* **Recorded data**
/---

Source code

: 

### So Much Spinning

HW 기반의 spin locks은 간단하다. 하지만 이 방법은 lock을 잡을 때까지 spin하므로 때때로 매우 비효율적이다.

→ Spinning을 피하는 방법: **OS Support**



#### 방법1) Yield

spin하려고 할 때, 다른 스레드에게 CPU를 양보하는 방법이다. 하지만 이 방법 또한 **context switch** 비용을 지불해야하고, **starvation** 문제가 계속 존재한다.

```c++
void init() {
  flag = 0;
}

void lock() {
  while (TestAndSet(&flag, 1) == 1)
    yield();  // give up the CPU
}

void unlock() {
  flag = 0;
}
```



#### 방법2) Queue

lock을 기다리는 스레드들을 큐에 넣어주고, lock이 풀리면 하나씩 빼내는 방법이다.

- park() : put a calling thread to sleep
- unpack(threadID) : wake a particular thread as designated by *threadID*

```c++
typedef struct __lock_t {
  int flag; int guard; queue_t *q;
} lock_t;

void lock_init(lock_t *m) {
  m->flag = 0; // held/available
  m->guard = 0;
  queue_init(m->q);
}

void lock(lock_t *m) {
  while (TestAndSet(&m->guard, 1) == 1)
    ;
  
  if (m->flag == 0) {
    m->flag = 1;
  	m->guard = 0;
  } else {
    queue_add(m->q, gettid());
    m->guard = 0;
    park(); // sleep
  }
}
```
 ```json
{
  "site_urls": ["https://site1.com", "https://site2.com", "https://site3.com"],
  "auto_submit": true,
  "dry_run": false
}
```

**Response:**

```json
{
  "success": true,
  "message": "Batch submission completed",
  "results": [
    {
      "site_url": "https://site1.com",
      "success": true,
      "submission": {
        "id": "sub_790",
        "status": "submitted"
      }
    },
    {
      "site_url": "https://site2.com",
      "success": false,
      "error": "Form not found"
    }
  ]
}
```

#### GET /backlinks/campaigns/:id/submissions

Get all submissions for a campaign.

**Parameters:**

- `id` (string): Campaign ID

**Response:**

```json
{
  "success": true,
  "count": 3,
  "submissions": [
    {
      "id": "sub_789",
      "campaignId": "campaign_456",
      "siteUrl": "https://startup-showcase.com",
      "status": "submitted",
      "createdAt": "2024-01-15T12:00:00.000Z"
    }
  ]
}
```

\---

Write out every line of the records exactly.

Source code

: 

### So Much Spinning

HW 기반의 spin locks은 간단하다. 하지만 이 방법은 lock을 잡을 때까지 spin하므로 때때로 매우 비효율적이다.

→ Spinning을 피하는 방법: **OS Support**



#### 방법1) Yield

spin하려고 할 때, 다른 스레드에게 CPU를 양보하는 방법이다. 하지만 이 방법 또한 **context switch** 비용을 지불해야하고, **starvation** 문제가 계속 존재한다.

```c++
void init() {
  flag = 0;
}

void lock() {
  while (TestAndSet(&flag, 1) == 1)
    yield();  // give up the CPU
}

void unlock() {
  flag = 0;
}
```



#### 방법2) Queue

lock을 기다리는 스레드들을 큐에 넣어주고, lock이 풀리면 하나씩 빼내는 방법이다.

- park() : put a calling thread to sleep
- unpack(threadID) : wake a particular thread as designated by *threadID*

```c++
typedef struct __lock_t {
  int flag; int guard; queue_t *q;
} lock_t;

void lock_init(lock_t *m) {
  m->flag = 0; // held/available
  m->guard = 0;
  queue_init(m->q);
}

void lock(lock_t *m) {
  while (TestAndSet(&m->guard, 1) == 1)
    ;
  
  if (m->flag == 0) {
    m->flag = 1;
  	m->guard = 0;
  } else {
    queue_add(m->q, gettid());
    m->guard = 0;
    park(); // sleep
  }
}
```
 ```json
{
  "site_urls": ["https://site1.com", "https://site2.com", "https://site3.com"],
  "auto_submit": true,
  "dry_run": false
}
```

**Response:**

```json
{
  "success": true,
  "message": "Batch submission completed",
  "results": [
    {
      "site_url": "https://site1.com",
      "success": true,
      "submission": {
        "id": "sub_790",
        "status": "submitted"
      }
    },
    {
      "site_url": "https://site2.com",
      "success": false,
      "error": "Form not found"
    }
  ]
}
```

#### GET /backlinks/campaigns/:id/submissions

Get all submissions for a campaign.

**Parameters:**

- `id` (string): Campaign ID

**Response:**

```json
{
  "success": true,
  "count": 3,
  "submissions": [
    {
      "id": "sub_789",
      "campaignId": "campaign_456",
      "siteUrl": "https://startup-showcase.com",
      "status": "submitted",
      "createdAt": "2024-01-15T12:00:00.000Z"
    }
  ]
}
```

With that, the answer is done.